::: Information supplied :::
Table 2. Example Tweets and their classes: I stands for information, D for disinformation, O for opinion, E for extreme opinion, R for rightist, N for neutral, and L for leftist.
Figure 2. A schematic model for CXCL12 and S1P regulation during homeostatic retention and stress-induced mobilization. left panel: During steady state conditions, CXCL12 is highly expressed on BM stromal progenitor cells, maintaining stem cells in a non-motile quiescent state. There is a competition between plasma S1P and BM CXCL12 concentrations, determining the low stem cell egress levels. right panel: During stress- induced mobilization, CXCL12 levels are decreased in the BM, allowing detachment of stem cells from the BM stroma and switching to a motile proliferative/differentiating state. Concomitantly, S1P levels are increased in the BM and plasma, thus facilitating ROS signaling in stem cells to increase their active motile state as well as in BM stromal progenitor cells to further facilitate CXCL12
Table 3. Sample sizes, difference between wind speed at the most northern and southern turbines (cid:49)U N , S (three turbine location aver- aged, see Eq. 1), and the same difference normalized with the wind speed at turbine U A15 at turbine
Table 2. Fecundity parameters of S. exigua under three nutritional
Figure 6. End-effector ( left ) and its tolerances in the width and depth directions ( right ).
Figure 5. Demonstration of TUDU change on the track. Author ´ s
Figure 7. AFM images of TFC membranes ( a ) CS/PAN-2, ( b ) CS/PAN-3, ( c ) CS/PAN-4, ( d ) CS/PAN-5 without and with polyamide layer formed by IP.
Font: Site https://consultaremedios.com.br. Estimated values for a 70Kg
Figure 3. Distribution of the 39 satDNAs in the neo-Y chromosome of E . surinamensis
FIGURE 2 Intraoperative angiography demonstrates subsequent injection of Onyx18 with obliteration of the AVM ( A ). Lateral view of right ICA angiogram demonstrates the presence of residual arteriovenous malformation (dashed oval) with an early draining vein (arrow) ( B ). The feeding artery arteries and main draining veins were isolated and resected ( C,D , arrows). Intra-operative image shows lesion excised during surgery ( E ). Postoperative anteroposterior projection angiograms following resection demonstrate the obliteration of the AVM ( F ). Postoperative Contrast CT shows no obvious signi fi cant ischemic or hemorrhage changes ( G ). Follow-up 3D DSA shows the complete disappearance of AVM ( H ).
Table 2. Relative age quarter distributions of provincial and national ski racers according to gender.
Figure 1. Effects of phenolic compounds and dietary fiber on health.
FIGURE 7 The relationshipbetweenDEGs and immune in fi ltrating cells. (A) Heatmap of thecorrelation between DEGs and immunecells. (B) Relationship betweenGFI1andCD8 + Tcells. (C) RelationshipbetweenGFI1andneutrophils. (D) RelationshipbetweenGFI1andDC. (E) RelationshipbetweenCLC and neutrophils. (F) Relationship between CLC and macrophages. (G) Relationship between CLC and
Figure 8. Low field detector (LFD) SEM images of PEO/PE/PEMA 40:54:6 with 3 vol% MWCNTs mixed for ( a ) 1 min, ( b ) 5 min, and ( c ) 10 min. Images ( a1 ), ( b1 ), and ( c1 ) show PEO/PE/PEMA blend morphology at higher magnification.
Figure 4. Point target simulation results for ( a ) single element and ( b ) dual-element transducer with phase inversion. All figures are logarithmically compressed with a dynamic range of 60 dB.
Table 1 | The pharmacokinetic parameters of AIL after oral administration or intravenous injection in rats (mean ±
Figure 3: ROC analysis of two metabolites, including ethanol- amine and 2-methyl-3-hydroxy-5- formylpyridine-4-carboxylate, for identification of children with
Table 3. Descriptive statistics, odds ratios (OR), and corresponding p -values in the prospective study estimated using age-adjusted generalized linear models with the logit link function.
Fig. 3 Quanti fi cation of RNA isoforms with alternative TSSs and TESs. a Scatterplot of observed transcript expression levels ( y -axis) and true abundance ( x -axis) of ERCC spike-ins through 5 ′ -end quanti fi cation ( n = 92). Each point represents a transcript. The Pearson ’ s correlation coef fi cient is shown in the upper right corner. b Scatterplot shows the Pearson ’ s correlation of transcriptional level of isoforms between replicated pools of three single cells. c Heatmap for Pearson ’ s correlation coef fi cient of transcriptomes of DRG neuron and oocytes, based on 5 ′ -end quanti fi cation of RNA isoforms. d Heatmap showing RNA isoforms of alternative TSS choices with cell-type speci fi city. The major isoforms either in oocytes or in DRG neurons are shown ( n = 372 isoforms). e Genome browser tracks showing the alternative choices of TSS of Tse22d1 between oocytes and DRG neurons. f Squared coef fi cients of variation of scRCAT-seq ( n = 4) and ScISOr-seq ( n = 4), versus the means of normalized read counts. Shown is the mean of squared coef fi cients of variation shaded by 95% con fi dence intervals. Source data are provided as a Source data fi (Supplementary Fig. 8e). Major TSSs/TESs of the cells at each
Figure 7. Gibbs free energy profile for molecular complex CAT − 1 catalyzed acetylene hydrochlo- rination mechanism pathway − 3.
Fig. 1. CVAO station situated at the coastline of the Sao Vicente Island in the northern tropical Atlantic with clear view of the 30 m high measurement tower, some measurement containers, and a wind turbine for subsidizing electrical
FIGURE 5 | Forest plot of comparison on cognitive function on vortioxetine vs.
:::
Restate each of the entries above verbatim.

Table 2. Example Tweets and their classes: I stands for information, D for disinformation, O for opinion, E for extreme opinion, R for rightist, N for neutral, and L for leftist.
Figure 2. A schematic model for CXCL12 and S1P regulation during homeostatic retention and stress-induced mobilization. left panel: During steady state conditions, CXCL12 is highly expressed on BM stromal progenitor cells, maintaining stem cells in a non-motile quiescent state. There is a competition between plasma S1P and BM CXCL12 concentrations, determining the low stem cell egress levels. right panel: During stress- induced mobilization, CXCL12 levels are decreased in the BM, allowing detachment of stem cells from the BM stroma and switching to a motile proliferative/differentiating state. Concomitantly, S1P levels are increased in the BM and plasma, thus facilitating ROS signaling in stem cells to increase their active motile state as well as in BM stromal progenitor cells to further facilitate CXCL12
Table 3. Sample sizes, difference between wind speed at the most northern and southern turbines (cid:49)U N , S (three turbine location aver- aged, see Eq. 1), and the same difference normalized with the wind speed at turbine U A15 at turbine
Table 2. Fecundity parameters of S. exigua under three nutritional
Figure 6. End-effector ( left ) and its tolerances in the width and depth directions ( right ).
Figure 5. Demonstration of TUDU change on the track. Author ´ s
Figure 7. AFM images of TFC membranes ( a ) CS/PAN-2, ( b ) CS/PAN-3, ( c ) CS/PAN-4, ( d ) CS/PAN-5 without and with polyamide layer formed by IP.
Font: Site https://consultaremedios.com.br. Estimated values for a 70Kg
Figure 3. Distribution of the 39 satDNAs in the neo-Y chromosome of E . surinamensis
FIGURE 2 Intraoperative angiography demonstrates subsequent injection of Onyx18 with obliteration of the AVM ( A ). Lateral view of right ICA angiogram demonstrates the presence of residual arteriovenous malformation (dashed oval) with an early draining vein (arrow) ( B ). The feeding artery arteries and main draining veins were isolated and resected ( C,D , arrows). Intra-operative image shows lesion excised during surgery ( E ). Postoperative anteroposterior projection angiograms following resection demonstrate the obliteration of the AVM ( F ). Postoperative Contrast CT shows no obvious signi fi cant ischemic or hemorrhage changes ( G ). Follow-up 3D DSA shows the complete disappearance of AVM ( H ).
Table 2. Relative age quarter distributions of provincial and national ski racers according to gender.
Figure 1. Effects of phenolic compounds and dietary fiber on health.
FIGURE 7 The relationshipbetweenDEGs and immune in fi ltrating cells. (A) Heatmap of thecorrelation between DEGs and immunecells. (B) Relationship betweenGFI1andCD8 + Tcells. (C) RelationshipbetweenGFI1andneutrophils. (D) RelationshipbetweenGFI1andDC. (E) RelationshipbetweenCLC and neutrophils. (F) Relationship between CLC and macrophages. (G) Relationship between CLC and
Figure 8. Low field detector (LFD) SEM images of PEO/PE/PEMA 40:54:6 with 3 vol% MWCNTs mixed for ( a ) 1 min, ( b ) 5 min, and ( c ) 10 min. Images ( a1 ), ( b1 ), and ( c1 ) show PEO/PE/PEMA blend morphology at higher magnification.
Figure 4. Point target simulation results for ( a ) single element and ( b ) dual-element transducer with phase inversion. All figures are logarithmically compressed with a dynamic range of 60 dB.
Table 1 | The pharmacokinetic parameters of AIL after oral administration or intravenous injection in rats (mean ±
Figure 3: ROC analysis of two metabolites, including ethanol- amine and 2-methyl-3-hydroxy-5- formylpyridine-4-carboxylate, for identification of children with
Table 3. Descriptive statistics, odds ratios (OR), and corresponding p -values in the prospective study estimated using age-adjusted generalized linear models with the logit link function.
Fig. 3 Quanti fi cation of RNA isoforms with alternative TSSs and TESs. a Scatterplot of observed transcript expression levels ( y -axis) and true abundance ( x -axis) of ERCC spike-ins through 5 ′ -end quanti fi cation ( n = 92). Each point represents a transcript. The Pearson ’ s correlation coef fi cient is shown in the upper right corner. b Scatterplot shows the Pearson ’ s correlation of transcriptional level of isoforms between replicated pools of three single cells. c Heatmap for Pearson ’ s correlation coef fi cient of transcriptomes of DRG neuron and oocytes, based on 5 ′ -end quanti fi cation of RNA isoforms. d Heatmap showing RNA isoforms of alternative TSS choices with cell-type speci fi city. The major isoforms either in oocytes or in DRG neurons are shown ( n = 372 isoforms). e Genome browser tracks showing the alternative choices of TSS of Tse22d1 between oocytes and DRG neurons. f Squared coef fi cients of variation of scRCAT-seq ( n = 4) and ScISOr-seq ( n = 4), versus the means of normalized read counts. Shown is the mean of squared coef fi cients of variation shaded by 95% con fi dence intervals. Source data are provided as a Source data fi (Supplementary Fig. 8e). Major TSSs/TESs of the cells at each
Figure 7. Gibbs free energy profile for molecular complex CAT − 1 catalyzed acetylene hydrochlo- rination mechanism pathway − 3.
Fig. 1. CVAO station situated at the coastline of the Sao Vicente Island in the northern tropical Atlantic with clear view of the 30 m high measurement tower, some measurement containers, and a wind turbine for subsidizing electrical
FIGURE 5 | Forest plot of comparison on cognitive function on vortioxetine vs.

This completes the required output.